• Task directions: Pull out the part of the listing that opens with its very first line and closes with the line containing "To help you", both ends included, and reproduce those lines unchanged.

• Data extracts:
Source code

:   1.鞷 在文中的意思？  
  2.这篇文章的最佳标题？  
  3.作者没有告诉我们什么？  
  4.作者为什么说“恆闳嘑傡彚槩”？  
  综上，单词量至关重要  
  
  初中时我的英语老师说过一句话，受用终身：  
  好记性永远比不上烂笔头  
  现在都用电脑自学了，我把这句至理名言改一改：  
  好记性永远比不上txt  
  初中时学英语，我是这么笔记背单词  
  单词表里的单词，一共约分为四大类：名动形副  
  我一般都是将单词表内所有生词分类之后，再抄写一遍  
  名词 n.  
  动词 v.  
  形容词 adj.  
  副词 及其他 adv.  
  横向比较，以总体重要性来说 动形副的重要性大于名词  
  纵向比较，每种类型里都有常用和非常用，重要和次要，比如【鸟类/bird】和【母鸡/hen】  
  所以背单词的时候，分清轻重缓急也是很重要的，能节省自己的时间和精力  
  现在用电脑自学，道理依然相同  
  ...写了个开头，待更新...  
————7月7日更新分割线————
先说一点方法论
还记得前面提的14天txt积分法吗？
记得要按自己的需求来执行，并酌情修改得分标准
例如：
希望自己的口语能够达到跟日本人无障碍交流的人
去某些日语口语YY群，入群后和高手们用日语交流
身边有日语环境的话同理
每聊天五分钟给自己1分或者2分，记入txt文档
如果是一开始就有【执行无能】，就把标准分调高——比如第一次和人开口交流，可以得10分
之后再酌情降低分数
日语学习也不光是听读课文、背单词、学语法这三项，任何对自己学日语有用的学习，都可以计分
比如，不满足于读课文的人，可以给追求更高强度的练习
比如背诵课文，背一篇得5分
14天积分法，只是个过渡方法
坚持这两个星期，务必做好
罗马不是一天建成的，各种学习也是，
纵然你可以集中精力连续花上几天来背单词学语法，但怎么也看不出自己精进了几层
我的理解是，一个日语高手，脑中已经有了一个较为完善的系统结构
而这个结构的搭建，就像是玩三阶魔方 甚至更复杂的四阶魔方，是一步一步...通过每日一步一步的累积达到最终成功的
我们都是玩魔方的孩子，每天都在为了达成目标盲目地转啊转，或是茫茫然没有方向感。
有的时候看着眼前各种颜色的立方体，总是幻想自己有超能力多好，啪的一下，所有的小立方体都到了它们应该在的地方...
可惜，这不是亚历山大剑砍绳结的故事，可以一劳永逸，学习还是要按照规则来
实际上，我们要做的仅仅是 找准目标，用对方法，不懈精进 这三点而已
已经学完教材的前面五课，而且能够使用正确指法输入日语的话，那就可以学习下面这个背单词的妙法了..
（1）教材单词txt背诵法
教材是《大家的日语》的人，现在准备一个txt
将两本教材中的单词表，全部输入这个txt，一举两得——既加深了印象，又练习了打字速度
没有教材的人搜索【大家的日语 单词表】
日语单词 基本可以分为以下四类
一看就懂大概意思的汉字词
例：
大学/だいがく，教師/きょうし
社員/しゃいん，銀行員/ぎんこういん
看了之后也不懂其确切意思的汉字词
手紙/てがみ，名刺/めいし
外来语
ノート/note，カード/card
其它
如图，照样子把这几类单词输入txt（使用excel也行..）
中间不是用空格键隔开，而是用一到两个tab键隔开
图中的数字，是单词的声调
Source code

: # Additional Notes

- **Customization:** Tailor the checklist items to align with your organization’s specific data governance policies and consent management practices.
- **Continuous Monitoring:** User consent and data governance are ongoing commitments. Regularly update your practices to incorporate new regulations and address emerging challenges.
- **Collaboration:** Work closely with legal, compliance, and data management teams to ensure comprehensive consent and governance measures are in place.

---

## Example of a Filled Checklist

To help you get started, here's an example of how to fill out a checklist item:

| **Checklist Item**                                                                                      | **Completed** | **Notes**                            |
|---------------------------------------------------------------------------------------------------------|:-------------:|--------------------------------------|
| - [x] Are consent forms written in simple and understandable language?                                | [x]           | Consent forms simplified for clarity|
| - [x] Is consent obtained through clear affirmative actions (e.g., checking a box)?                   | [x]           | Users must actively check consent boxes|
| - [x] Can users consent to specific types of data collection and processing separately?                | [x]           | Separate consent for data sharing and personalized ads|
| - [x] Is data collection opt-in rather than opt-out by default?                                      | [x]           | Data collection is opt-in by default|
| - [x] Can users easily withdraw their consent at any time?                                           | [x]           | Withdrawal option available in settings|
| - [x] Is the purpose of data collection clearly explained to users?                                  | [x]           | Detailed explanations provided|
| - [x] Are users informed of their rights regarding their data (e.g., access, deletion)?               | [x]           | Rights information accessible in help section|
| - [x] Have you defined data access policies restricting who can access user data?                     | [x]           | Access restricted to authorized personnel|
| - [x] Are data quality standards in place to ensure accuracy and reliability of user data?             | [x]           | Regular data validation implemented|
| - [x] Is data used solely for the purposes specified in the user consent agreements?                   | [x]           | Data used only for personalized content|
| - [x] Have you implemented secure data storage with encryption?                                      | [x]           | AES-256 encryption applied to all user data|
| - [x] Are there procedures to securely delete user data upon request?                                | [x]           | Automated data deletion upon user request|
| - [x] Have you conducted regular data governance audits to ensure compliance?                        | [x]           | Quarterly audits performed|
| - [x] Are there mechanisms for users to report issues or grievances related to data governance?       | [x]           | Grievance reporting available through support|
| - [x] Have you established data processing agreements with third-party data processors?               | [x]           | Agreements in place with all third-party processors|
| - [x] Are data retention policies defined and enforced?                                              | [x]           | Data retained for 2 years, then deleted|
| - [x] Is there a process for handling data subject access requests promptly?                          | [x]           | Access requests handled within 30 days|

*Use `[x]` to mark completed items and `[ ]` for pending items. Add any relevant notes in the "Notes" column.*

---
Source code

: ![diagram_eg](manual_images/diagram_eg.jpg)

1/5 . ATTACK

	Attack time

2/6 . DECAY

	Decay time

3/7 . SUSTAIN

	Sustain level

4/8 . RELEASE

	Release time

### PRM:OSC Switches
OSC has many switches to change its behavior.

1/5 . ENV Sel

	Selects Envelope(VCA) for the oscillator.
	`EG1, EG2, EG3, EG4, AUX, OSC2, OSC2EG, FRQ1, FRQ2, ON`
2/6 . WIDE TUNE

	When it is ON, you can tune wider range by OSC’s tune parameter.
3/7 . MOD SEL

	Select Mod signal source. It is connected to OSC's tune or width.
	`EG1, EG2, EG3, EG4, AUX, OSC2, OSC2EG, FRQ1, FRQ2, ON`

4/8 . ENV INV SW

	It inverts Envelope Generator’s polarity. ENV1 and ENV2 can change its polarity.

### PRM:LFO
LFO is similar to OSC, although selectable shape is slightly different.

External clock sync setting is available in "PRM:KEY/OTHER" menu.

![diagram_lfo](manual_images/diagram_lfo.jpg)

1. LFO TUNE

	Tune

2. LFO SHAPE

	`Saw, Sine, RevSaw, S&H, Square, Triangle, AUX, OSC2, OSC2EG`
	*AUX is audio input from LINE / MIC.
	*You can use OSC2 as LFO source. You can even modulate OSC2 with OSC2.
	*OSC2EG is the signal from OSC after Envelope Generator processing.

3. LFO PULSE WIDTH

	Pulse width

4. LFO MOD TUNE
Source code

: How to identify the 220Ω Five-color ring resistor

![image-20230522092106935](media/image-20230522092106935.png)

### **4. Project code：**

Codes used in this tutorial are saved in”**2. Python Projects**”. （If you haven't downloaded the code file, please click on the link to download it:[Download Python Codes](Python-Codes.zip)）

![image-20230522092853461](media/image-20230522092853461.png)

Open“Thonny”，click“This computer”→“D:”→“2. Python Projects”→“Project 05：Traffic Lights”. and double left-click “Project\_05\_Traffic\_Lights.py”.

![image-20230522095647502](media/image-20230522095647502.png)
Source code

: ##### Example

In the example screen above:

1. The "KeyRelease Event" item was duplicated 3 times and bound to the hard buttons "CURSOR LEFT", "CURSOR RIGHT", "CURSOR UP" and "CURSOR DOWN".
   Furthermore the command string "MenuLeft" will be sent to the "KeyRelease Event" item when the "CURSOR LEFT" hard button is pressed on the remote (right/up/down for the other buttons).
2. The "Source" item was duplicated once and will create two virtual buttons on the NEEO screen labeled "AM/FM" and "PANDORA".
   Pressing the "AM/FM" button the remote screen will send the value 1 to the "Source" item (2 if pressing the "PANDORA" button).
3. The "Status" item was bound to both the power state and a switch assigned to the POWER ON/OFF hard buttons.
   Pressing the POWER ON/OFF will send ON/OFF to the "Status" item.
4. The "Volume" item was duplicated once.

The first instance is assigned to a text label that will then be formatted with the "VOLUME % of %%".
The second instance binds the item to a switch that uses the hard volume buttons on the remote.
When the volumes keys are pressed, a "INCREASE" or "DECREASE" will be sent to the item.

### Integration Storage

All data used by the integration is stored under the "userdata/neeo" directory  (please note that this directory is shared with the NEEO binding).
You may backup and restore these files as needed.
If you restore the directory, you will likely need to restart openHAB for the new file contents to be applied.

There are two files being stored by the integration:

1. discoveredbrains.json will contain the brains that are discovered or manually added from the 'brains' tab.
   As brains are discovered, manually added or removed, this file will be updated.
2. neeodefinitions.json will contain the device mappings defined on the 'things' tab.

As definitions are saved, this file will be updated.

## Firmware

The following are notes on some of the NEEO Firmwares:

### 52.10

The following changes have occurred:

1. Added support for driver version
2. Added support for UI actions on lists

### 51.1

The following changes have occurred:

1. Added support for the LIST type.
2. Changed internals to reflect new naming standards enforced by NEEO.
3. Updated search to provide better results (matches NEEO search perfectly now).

• Result for this task:
Source code

:   1.鞷 在文中的意思？  
  2.这篇文章的最佳标题？  
  3.作者没有告诉我们什么？  
  4.作者为什么说“恆闳嘑傡彚槩”？  
  综上，单词量至关重要  
  
  初中时我的英语老师说过一句话，受用终身：  
  好记性永远比不上烂笔头  
  现在都用电脑自学了，我把这句至理名言改一改：  
  好记性永远比不上txt  
  初中时学英语，我是这么笔记背单词  
  单词表里的单词，一共约分为四大类：名动形副  
  我一般都是将单词表内所有生词分类之后，再抄写一遍  
  名词 n.  
  动词 v.  
  形容词 adj.  
  副词 及其他 adv.  
  横向比较，以总体重要性来说 动形副的重要性大于名词  
  纵向比较，每种类型里都有常用和非常用，重要和次要，比如【鸟类/bird】和【母鸡/hen】  
  所以背单词的时候，分清轻重缓急也是很重要的，能节省自己的时间和精力  
  现在用电脑自学，道理依然相同  
  ...写了个开头，待更新...  
————7月7日更新分割线————
先说一点方法论
还记得前面提的14天txt积分法吗？
记得要按自己的需求来执行，并酌情修改得分标准
例如：
希望自己的口语能够达到跟日本人无障碍交流的人
去某些日语口语YY群，入群后和高手们用日语交流
身边有日语环境的话同理
每聊天五分钟给自己1分或者2分，记入txt文档
如果是一开始就有【执行无能】，就把标准分调高——比如第一次和人开口交流，可以得10分
之后再酌情降低分数
日语学习也不光是听读课文、背单词、学语法这三项，任何对自己学日语有用的学习，都可以计分
比如，不满足于读课文的人，可以给追求更高强度的练习
比如背诵课文，背一篇得5分
14天积分法，只是个过渡方法
坚持这两个星期，务必做好
罗马不是一天建成的，各种学习也是，
纵然你可以集中精力连续花上几天来背单词学语法，但怎么也看不出自己精进了几层
我的理解是，一个日语高手，脑中已经有了一个较为完善的系统结构
而这个结构的搭建，就像是玩三阶魔方 甚至更复杂的四阶魔方，是一步一步...通过每日一步一步的累积达到最终成功的
我们都是玩魔方的孩子，每天都在为了达成目标盲目地转啊转，或是茫茫然没有方向感。
有的时候看着眼前各种颜色的立方体，总是幻想自己有超能力多好，啪的一下，所有的小立方体都到了它们应该在的地方...
可惜，这不是亚历山大剑砍绳结的故事，可以一劳永逸，学习还是要按照规则来
实际上，我们要做的仅仅是 找准目标，用对方法，不懈精进 这三点而已
已经学完教材的前面五课，而且能够使用正确指法输入日语的话，那就可以学习下面这个背单词的妙法了..
（1）教材单词txt背诵法
教材是《大家的日语》的人，现在准备一个txt
将两本教材中的单词表，全部输入这个txt，一举两得——既加深了印象，又练习了打字速度
没有教材的人搜索【大家的日语 单词表】
日语单词 基本可以分为以下四类
一看就懂大概意思的汉字词
例：
大学/だいがく，教師/きょうし
社員/しゃいん，銀行員/ぎんこういん
看了之后也不懂其确切意思的汉字词
手紙/てがみ，名刺/めいし
外来语
ノート/note，カード/card
其它
如图，照样子把这几类单词输入txt（使用excel也行..）
中间不是用空格键隔开，而是用一到两个tab键隔开
图中的数字，是单词的声调
Source code

: # Additional Notes

- **Customization:** Tailor the checklist items to align with your organization’s specific data governance policies and consent management practices.
- **Continuous Monitoring:** User consent and data governance are ongoing commitments. Regularly update your practices to incorporate new regulations and address emerging challenges.
- **Collaboration:** Work closely with legal, compliance, and data management teams to ensure comprehensive consent and governance measures are in place.

---

## Example of a Filled Checklist

To help you get started, here's an example of how to fill out a checklist item:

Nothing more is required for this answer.